Exercise directions:
Collect every line from the rows below that contains the string "difference", and copy each of those lines in full. Case matters.

○ ○ ○ ○ ○

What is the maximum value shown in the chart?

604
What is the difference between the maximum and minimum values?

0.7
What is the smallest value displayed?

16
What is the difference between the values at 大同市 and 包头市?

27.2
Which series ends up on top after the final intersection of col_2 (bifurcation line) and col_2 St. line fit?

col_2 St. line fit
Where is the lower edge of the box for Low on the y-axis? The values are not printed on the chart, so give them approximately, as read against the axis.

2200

○ ○ ○ ○ ○

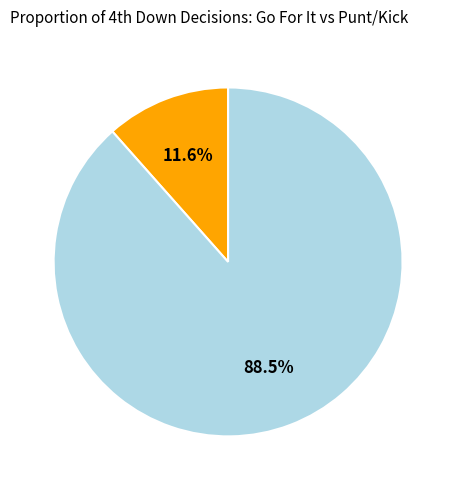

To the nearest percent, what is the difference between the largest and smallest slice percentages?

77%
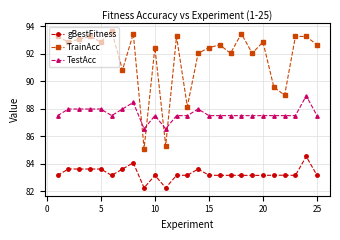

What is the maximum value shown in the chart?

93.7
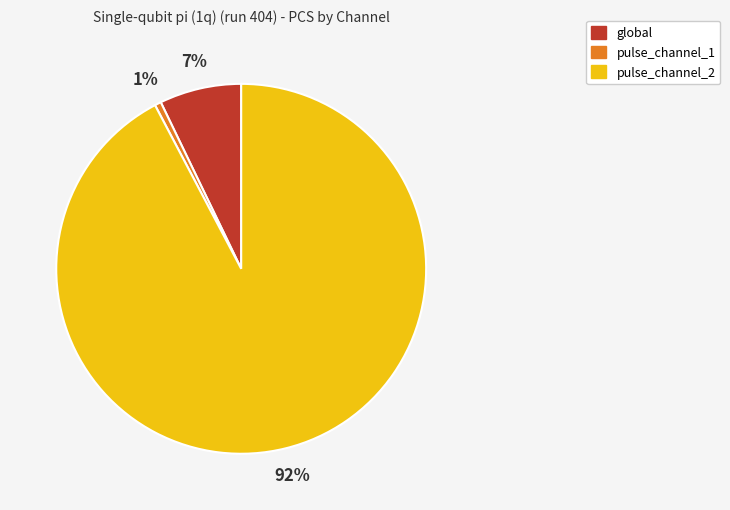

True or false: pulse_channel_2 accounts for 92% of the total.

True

○ ○ ○ ○ ○

Exercise result:
What is the difference between the maximum and minimum values?
What is the difference between the values at 大同市 and 包头市?
To the nearest percent, what is the difference between the largest and smallest slice percentages?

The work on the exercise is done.